Gustave Courbet (1819–77)
A pioneer of modernism, Courbet is known for his innovative depictions of social themes as well as landscapes and portraits. Born in the city of Ornans, he became one of the most unconventional painters of his time, rejecting both academic art and romantic idealism in favor of realist depictions of society and fresh, natural landscapes. A free spirit and frequent traveler, Courbet found particular success in Belgium, where he played a pivotal role in the Belgian realist movement.

Exhibition: Curators, Sponsors, and Support
Organized by the McMullen Museum and the Royal Museums of Fine Arts of Belgium, Courbet: Mapping Realism is curated by Boston College Professor of Art History Jeffery Howe and Dominique Marechal, curator of nineteenth-century art at the Royal Museums. The exhibition is underwritten by Boston College, the Patrons of the McMullen Museum, and the Newton College Classes of 1968 and 1973.

“This exhibit provides a unique opportunity to see Courbet’s art in the context of both Belgian realism and art from New England of the same era,” according to Howe. “Using the metaphor of a map, we can trace the impact of Courbet’s pivotal transformation of European art and parallels in American art.

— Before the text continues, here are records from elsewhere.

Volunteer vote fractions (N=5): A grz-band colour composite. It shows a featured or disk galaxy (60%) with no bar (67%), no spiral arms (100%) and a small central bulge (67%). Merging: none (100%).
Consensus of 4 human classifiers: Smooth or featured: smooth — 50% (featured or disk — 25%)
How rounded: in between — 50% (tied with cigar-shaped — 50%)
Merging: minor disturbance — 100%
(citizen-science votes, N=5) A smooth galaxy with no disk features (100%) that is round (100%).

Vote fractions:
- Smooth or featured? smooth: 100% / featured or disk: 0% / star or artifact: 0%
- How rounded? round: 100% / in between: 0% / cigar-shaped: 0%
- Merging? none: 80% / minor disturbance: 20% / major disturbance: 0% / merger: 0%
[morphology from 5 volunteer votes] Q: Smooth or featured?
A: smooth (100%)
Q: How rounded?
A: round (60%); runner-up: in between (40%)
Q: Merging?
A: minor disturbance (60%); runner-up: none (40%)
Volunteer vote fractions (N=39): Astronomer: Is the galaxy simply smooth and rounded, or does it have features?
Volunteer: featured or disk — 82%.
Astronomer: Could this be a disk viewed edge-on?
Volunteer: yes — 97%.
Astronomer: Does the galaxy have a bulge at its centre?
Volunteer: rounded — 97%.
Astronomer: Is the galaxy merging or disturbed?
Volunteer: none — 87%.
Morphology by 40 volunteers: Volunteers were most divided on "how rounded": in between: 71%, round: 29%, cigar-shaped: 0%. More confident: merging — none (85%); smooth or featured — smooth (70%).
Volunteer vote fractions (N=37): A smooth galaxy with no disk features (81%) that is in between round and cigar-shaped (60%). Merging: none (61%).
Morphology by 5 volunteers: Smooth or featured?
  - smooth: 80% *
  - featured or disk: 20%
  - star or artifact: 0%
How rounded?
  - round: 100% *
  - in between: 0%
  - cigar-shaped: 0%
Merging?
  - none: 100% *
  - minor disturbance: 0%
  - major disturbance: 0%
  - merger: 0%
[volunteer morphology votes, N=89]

The rich collections of the Royal Museums of Fine Arts of Belgium confirm Courbet’s importance in European art, and the generous loans from museums and outstanding private collections in New England and New York offer new insights into the development of realism in America.”

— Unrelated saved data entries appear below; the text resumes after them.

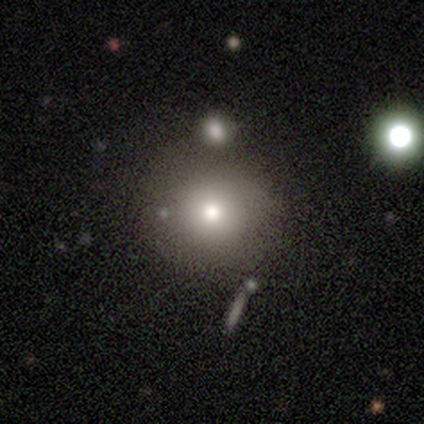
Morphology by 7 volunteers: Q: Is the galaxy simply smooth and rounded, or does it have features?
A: smooth — 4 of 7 (57%).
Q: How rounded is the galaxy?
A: round — 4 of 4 (100%).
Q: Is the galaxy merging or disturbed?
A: none — 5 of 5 (100%).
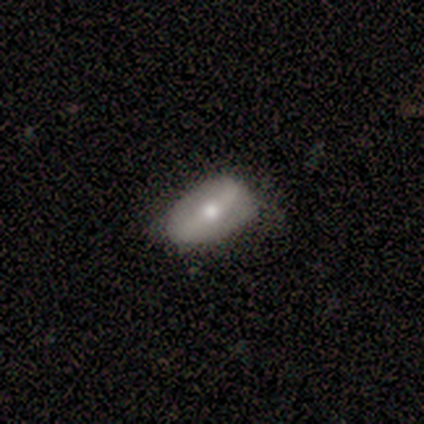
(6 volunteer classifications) smooth_or_featured: featured or disk (p=0.83) [alt: smooth p=0.17]
disk_edge_on: no (p=1.00)
bar: strong (p=0.40) [tied with: weak p=0.40]
has_spiral_arms: no (p=0.60) [alt: yes p=0.40]
bulge_size: moderate (p=0.80) [alt: small p=0.20]
merging: none (p=0.67) [alt: minor disturbance p=0.33]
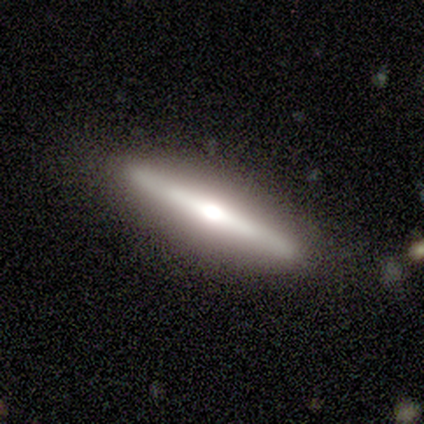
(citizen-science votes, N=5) smooth-or-featured: featured or disk: 100% | smooth: 0% | star or artifact: 0%
  disk-edge-on: yes: 100% | no: 0%
    edge-on-bulge: rounded: 80% | none: 20% | boxy: 0%
  merging: none: 60% | minor disturbance: 40% | major disturbance: 0% | merger: 0%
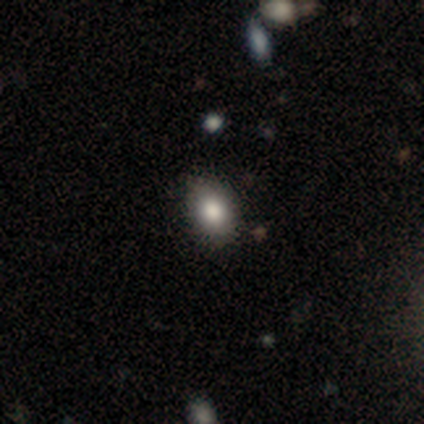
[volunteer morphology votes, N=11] Smooth or featured?
  - smooth: 73% *
  - star or artifact: 18%
  - featured or disk: 9%
How rounded?
  - in between: 62% *
  - round: 38%
  - cigar-shaped: 0%
Merging?
  - none: 89% *
  - minor disturbance: 11%
  - major disturbance: 0%
  - merger: 0%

 “The present exhibition not only sheds new light on the six paintings by Courbet conserved in the Royal Museums of Fine Arts of Belgium, but also on the role played by this major figure of modernity in the development of Belgium’s realist movement from the 1850s to 1870s,” noted Marechal. [More on the Royal Museums of Fine Art of Belgium exhibit]

Courbet: Mapping Realism
The McMullen Museum exhibition first traces Courbet’s influence on Belgian artists and then moves across the Atlantic to chart his impact on American painters, including William Morris Hunt, John La Farge, and Winslow Homer. While Courbet’s paintings were often controversial in France, in America—particularly New England—artists responded warmly to his paintings of natural landscapes and found inspiration in his direct observation of nature. According to organizers, visitors to the exhibition will discover that Boston’s private collectors and the Allston Club, an independent artists’ association, both collected and displayed Courbet’s landscapes. An early purchase by Isabella Stewart Gardner, A View across a River, is among the works in the exhibition.

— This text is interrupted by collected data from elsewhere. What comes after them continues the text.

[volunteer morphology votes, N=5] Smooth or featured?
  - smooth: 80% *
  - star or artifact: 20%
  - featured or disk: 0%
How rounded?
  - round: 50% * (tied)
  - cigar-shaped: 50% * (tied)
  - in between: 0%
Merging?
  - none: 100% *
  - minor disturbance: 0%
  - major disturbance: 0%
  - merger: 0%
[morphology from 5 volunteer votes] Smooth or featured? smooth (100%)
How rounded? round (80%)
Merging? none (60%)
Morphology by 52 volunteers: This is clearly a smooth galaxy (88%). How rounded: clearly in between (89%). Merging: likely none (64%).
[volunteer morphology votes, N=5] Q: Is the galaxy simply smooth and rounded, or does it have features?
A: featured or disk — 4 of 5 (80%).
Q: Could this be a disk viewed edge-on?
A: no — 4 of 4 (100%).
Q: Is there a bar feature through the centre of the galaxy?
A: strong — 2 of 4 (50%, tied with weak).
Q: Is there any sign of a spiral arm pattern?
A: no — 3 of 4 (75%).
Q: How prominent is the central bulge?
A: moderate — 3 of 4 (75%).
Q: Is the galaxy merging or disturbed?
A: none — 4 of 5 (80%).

[MEDIA NOTE: Jpg/Tiff images available on request from the McMullen: please e-mail Kate Shugert (kate.shugert@bc.edu). Slideshow of images, more exhibition details at www.bc.edu/artmuseum]

Public Opening Reception: September 1, 2013, 7–9:30 p.m.
On Sunday, September 1 from 7 to 9:30 p.m., the public is invited to join BC community members at a free opening reception with a special evening viewing at the Museum, in Devlin Hall Room 101. For information contact 617.552.8587 or artmusm@bc.edu.

Accompanying Free, Public Lectures at the McMullen Museum

November 7, 5–7 p.m.: Dr. Petra ten-Doesschate Chu, a world-authority on Courbet who has translated his correspondence and written numerous books on the French realist, will speak.

November 14, 5–7 p.m.: Elliot Bostwick Davis, John Moors Cabot Chair of the Art of the Americas Department at the Museum of Fine Arts, Boston, will speak on the collection and legacy of her great-grandmother, Louisine Havemeyer, who was an early and prolific collector of Courbet. Her lecture is titled: “Gustave Courbet’s ‘Savage Tenacity of Truth’: Reflections by American Collector, Louisine Havemeyer.”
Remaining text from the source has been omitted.